Goodbye negative rates, hello rising margins

From the sad explanations for the negative types that were heard in the conference call with analysts, we are going to move on to the happy tone. The interest margin of the G6 Bloomberg. The intermediation -which also includes dividends from investees- will be seasoned by the full recovery of payments to the shareholder after the containment policies due to the pandemic.

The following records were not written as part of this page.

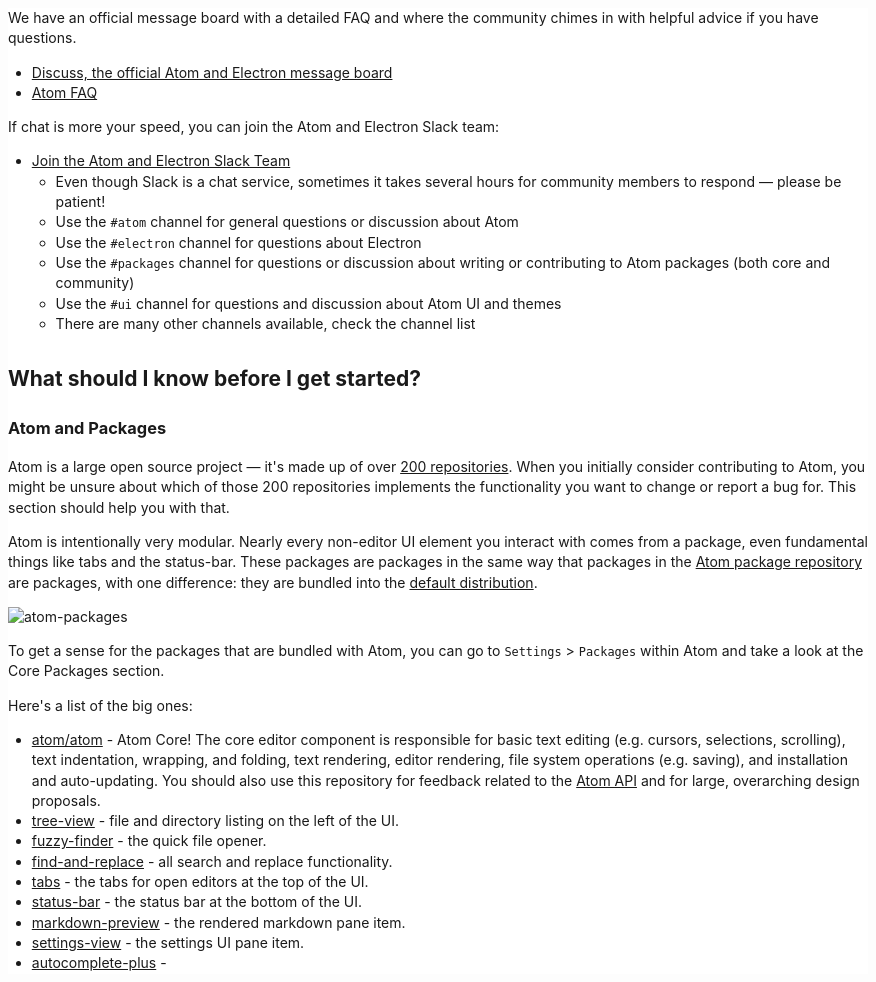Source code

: We have an official message board with a detailed FAQ and where the community
chimes in with helpful advice if you have questions.

- [Discuss, the official Atom and Electron message board](https://discuss.atom.io)
- [Atom FAQ](https://discuss.atom.io/c/faq)

If chat is more your speed, you can join the Atom and Electron Slack team:

- [Join the Atom and Electron Slack Team](https://atom-slack.herokuapp.com/)
  - Even though Slack is a chat service, sometimes it takes several hours for
    community members to respond &mdash; please be patient!
  - Use the `#atom` channel for general questions or discussion about Atom
  - Use the `#electron` channel for questions about Electron
  - Use the `#packages` channel for questions or discussion about writing or
    contributing to Atom packages (both core and community)
  - Use the `#ui` channel for questions and discussion about Atom UI and themes
  - There are many other channels available, check the channel list

## What should I know before I get started?

### Atom and Packages

Atom is a large open source project &mdash; it's made up of over
[200 repositories](https://github.com/atom). When you initially consider
contributing to Atom, you might be unsure about which of those 200 repositories
implements the functionality you want to change or report a bug for. This
section should help you with that.

Atom is intentionally very modular. Nearly every non-editor UI element you
interact with comes from a package, even fundamental things like tabs and the
status-bar. These packages are packages in the same way that packages in the
[Atom package repository](https://atom.io/packages) are packages, with one
difference: they are bundled into the
[default distribution](https://github.com/atom/atom/blob/10b8de6fc499a7def9b072739486e68530d67ab4/package.json#L58).

<a id="atom-packages-image"/>

![atom-packages](https://cloud.githubusercontent.com/assets/69169/10472281/84fc9792-71d3-11e5-9fd1-19da717df079.png)

To get a sense for the packages that are bundled with Atom, you can go to
`Settings` > `Packages` within Atom and take a look at the Core Packages
section.

Here's a list of the big ones:

- [atom/atom](https://github.com/atom/atom) - Atom Core! The core editor
  component is responsible for basic text editing (e.g. cursors, selections,
  scrolling), text indentation, wrapping, and folding, text rendering, editor
  rendering, file system operations (e.g. saving), and installation and
  auto-updating. You should also use this repository for feedback related to the
  [Atom API](https://atom.io/docs/api/latest) and for large, overarching design
  proposals.
- [tree-view](https://github.com/atom/tree-view) - file and directory listing on
  the left of the UI.
- [fuzzy-finder](https://github.com/atom/fuzzy-finder) - the quick file opener.
- [find-and-replace](https://github.com/atom/find-and-replace) - all search and
  replace functionality.
- [tabs](https://github.com/atom/tabs) - the tabs for open editors at the top of
  the UI.
- [status-bar](https://github.com/atom/status-bar) - the status bar at the
  bottom of the UI.
- [markdown-preview](https://github.com/atom/markdown-preview) - the rendered
  markdown pane item.
- [settings-view](https://github.com/atom/settings-view) - the settings UI pane
  item.
- [autocomplete-plus](https://github.com/atom/autocomplete-plus) -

There are experts who warn that the increase in the intermediation margin will not be linear and that there may be temporary anomalies, as explained by Marta Alberni, Ángel Berges and María Rodríguez, from AFI, in this article in Funcas. According to his thesis, the rate at which bank assets and liabilities are adapting to the Euribor curve causes an initial effect of falling margin and a progressive migration to positive territory, a phenomenon already visible since September. The banks have had their jaws wide open since the end of the summer for this leap in income and contained costs. In addition, the cost of liabilities for banks is growing rapidly when financing in the markets but is much slower with customer savings.

However, not everything is rosy. The threat of recession and the general blow of inflation in the pockets of its clients threatens its solvency, bad news that will begin to appear from 2023 in the delinquency ratios of the banks. The risk, however, seems under control on all fronts. In case anyone sees ghosts, you have to remember for your peace of mind a big difference between the 2002-2007 boom.

The sector enjoys iron health thanks to the era of unlimited liquidity, its construction in terms of costs (offices and staff) and also due to strict checks by supervisors. Plus there is less competition. Faced with the more than sixty-odd boxes that competed in Spain until 2008, with a knife between their teeth for selling a mortgage or capturing a deposit door-to-door, the handful of players that remain now have fewer incentives to bite the contrary.

Puck Henry
Puck Henry
Puck Henry is an editor for ePrimefeed covering all types of news.